Der Wert der gestohlenen 21 Schmuckstücke mit insgesamt 4.300 Diamanten und Brillanten wurde in den Medien mit mehr als 113 Millionen Euro angegeben. Experten hatten damit gerechnet, dass die Diebe ihre Beute verkaufen wollten und das Geschmeide dafür in seine Einzelteile zerbrechen würde. Dies ist kurioserweise nicht – oder nur teilweise – geschehen. Immerhin 31 Einzelteile, in die die Preziosen zerlegt wurden, konnten dem Museum Ende 2022 zurückgegeben werden, darunter ein Hutschmuck (Reiherstutz) und der berühmte Bruststern des polnischen Weißen Adler-Ordens aus der Brillantgarnitur.
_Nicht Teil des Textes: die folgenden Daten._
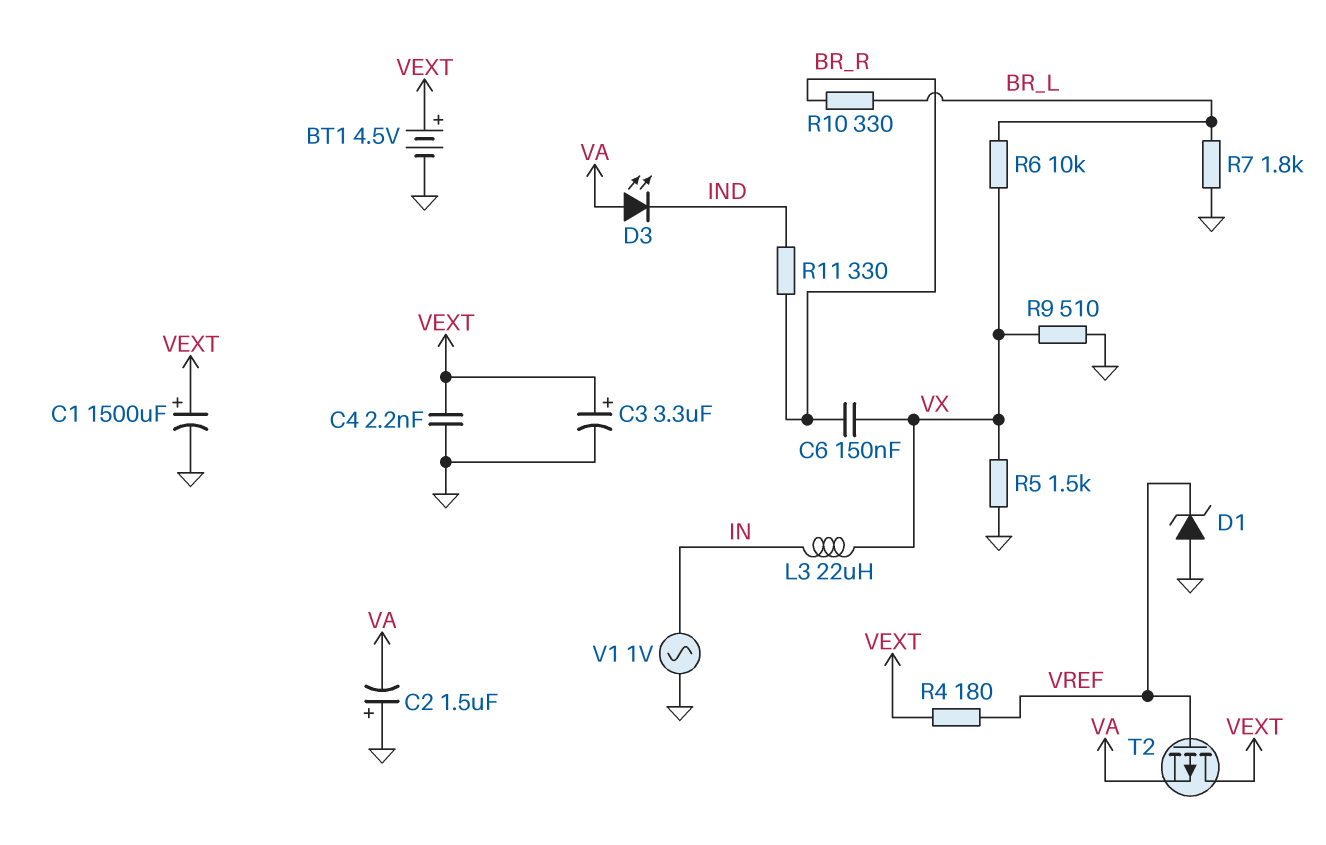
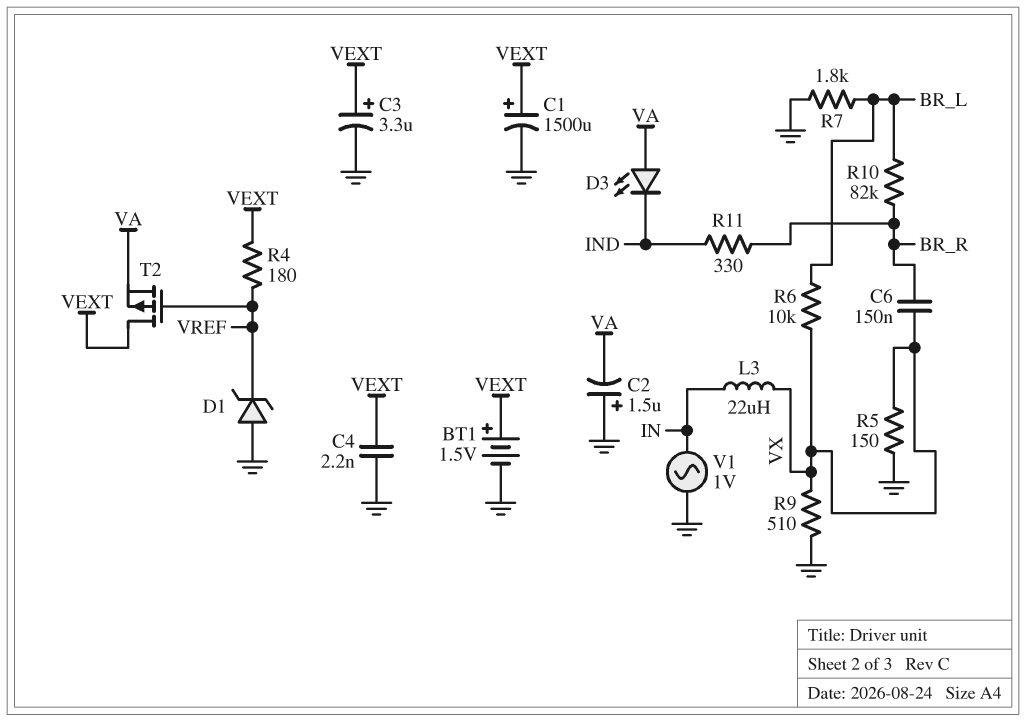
BT1: 4.5V (plus VEXT, minus GND) -> 1.5V (plus VEXT, minus GND)
R5: 1.5k (GND, VX) -> 150 (GND, VX)
R10: 330 (BR_L, BR_R) -> 82k (BR_L, BR_R)

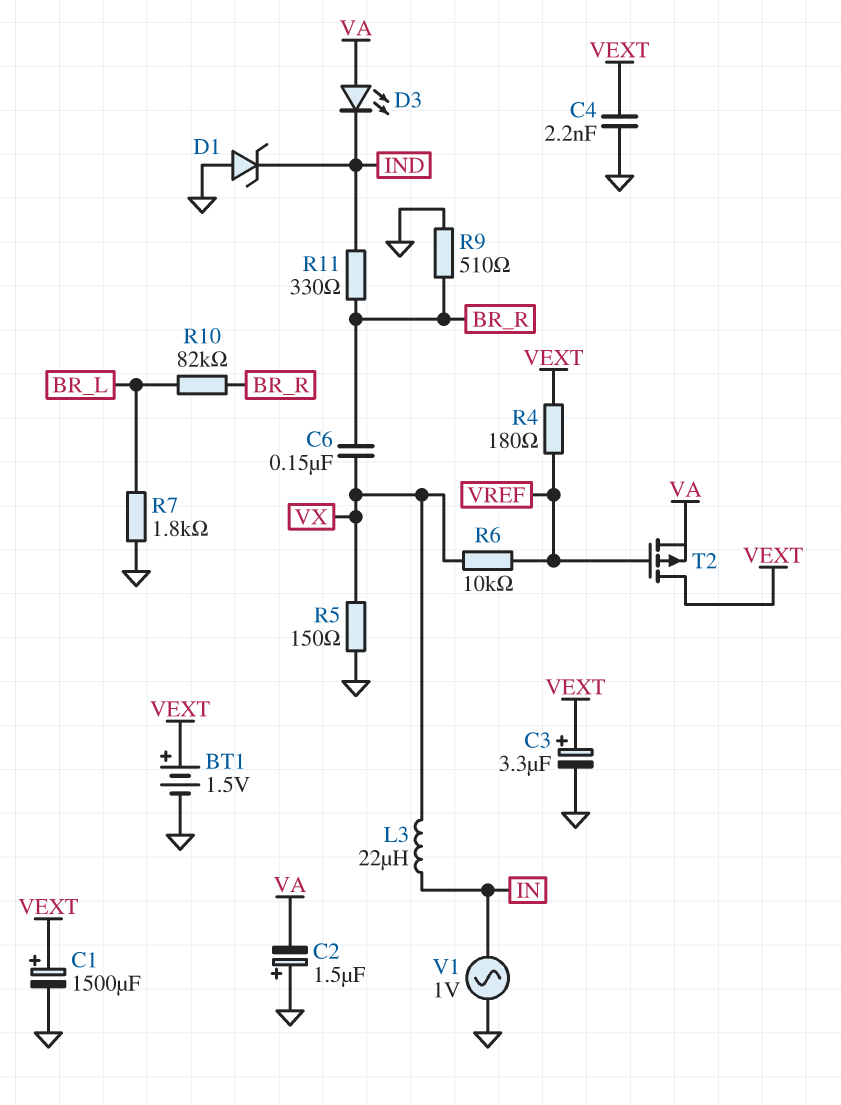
D1: zener (A GND, K VREF) -> zener (A GND, K IND)
R6: 10k (BR_L, VX) -> 10k (VREF, VX)
R9: 510 (GND, VX) -> 510 (BR_R, GND)

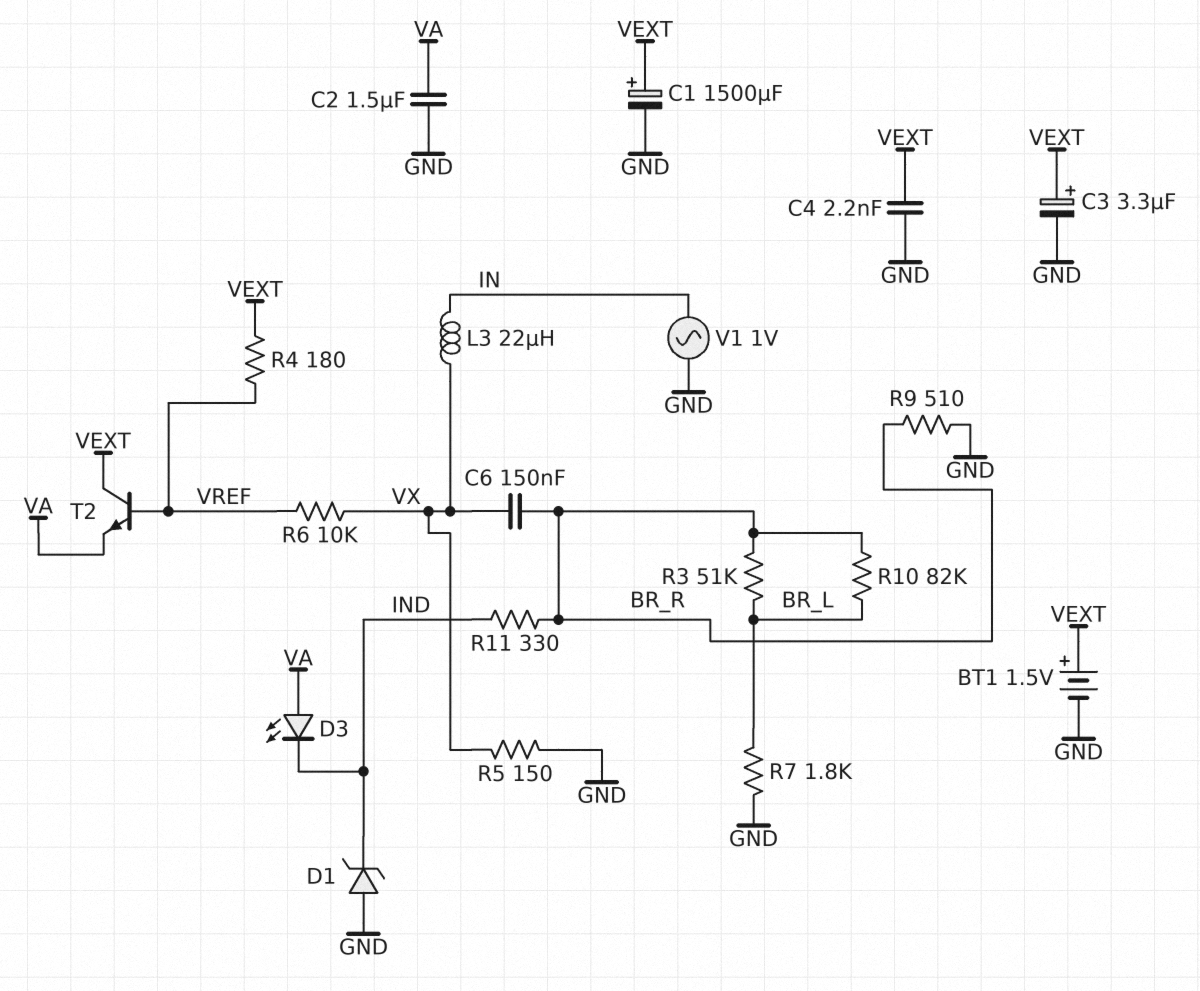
C2: 1.5uF (plus GND, minus VA) -> 1.5uF (GND, VA)
R3: none -> 51k (BR_L, BR_R)
T2: PMOS (G VREF, D VEXT, S VA) -> NPN (B VREF, C VEXT, E VA)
Da die Objekte Beweisstücke im Strafverfahren sind, konnten sie zunächst nicht wieder ausgestellt werden. Wie eine Restauratorin vor Gericht erläuterte, weisen die Juwelen unterschiedliche Erhaltungszustände auf, wobei die Bandbreite der äußeren Einwirkungen von mechanischen Beschädigungen bis hin zu eingedrungener Feuchtigkeit reicht. Diese Schäden können jedoch nahezu vollständig restauriert werden. Dennoch bezifferte sie den Gesamtschaden des zurückerstatteten Schmucks vorläufig auf 22 bis 25 Millionen Euro.
Folgende Objekte befinden sich wieder im Besitz der Staatlichen Kunstsammlung Dresden:
- der Bruststern des polnischen Weißen Adler-Ordens aus der Brillantgarnitur von Jean Jacques Pallard, Genf/ Wien, zwischen 1746 und 1749
- die Hutkrempe, der sog. Reiherstutz aus der Brillantgarnitur, von August Gotthelf Globig, Dresden, zwischen 1782 und 1807
- der Degen aus der Diamantrosengarnitur von Christian August Globig und August Gotthelf Globig, Dresden, 1782-1789 (in Teilen und ohne Klinge)
- zwei gewölbte Schuhschnallen aus der Diamantrosengarnitur, Werkstatt Christian August Globig, Dresden, 1782-1789
- die Hutagraffe aus der Diamantrosengarnitur, Christian August Globig und August Gotthelf Globig, Dresden, 1782-1789
- das Kleinod des Polnischen Weißen Adler-Ordens aus der Diamantrosengarnitur, Christian August Globig und August Gotthelf Globig, Dresden, 1782-1789
- die Epaulette aus der Diamantrosengarnitur, Christian August Globig und August Gotthelf Globig, Dresden, 1782-1789
- sechs Rockknöpfe aus der Diamantrosengarnitur, Jean Jacques Pallard, Genf/ Wien, zwischen 1746 und 1749
- die Aigrette für das Haar in Form einer Sonne aus dem Diamantschmuck und den Perlen der Königinnen, August Gotthelf Globig, Dresden, zwischen 1782 und 1807
- sowie ein Teilstück eines Muffhaken aus dem Diamantschmuck und den Perlen der Königinnen aus der Werkstatt Jean Jacques Pallard, Genf/ Wien, zwischen 1746 und 1749.
Nach wie vor fehlen das Brillantkollier der Königin Amalie Auguste (1824; in Teilen erhalten), die Große Brustschleife der Königin Amalie Auguste (1782), die Epaulette mit dem Sächsischen Weißen (zwischen 1782 und 1789), die Große Diamantrose, zwei Rockknöpfe aus der Diamantrosengarnitur sowie einzelne Kleinteile.
Die mit den Ermittlungen betraute Sonderkommission Epaulette setzt ihre Arbeit fort und sucht weiter nach den vermissten Schmuckteilen sowie nach möglichen Mittätern.
Und was erwartet die Angeklagten?
In Anbetracht des Deals wurden fünf Angeklagte zu Freiheitsstrafen zwischen vier Jahren und vier Monaten und sechs Jahren und drei Monaten verurteilt. Der im Gefängnis sitzende Wissam Remmo war von diesem Deal ausgenommen, der sechste Angeklagte wurde freigesprochen. In einem zivilrechtlichen Verfahren wird der Freistaat Sachsen versuchen, die Angeklagten zur Zahlung der mit 89 Millionen Euro bezifferten Schadenssumme zu verurteilen.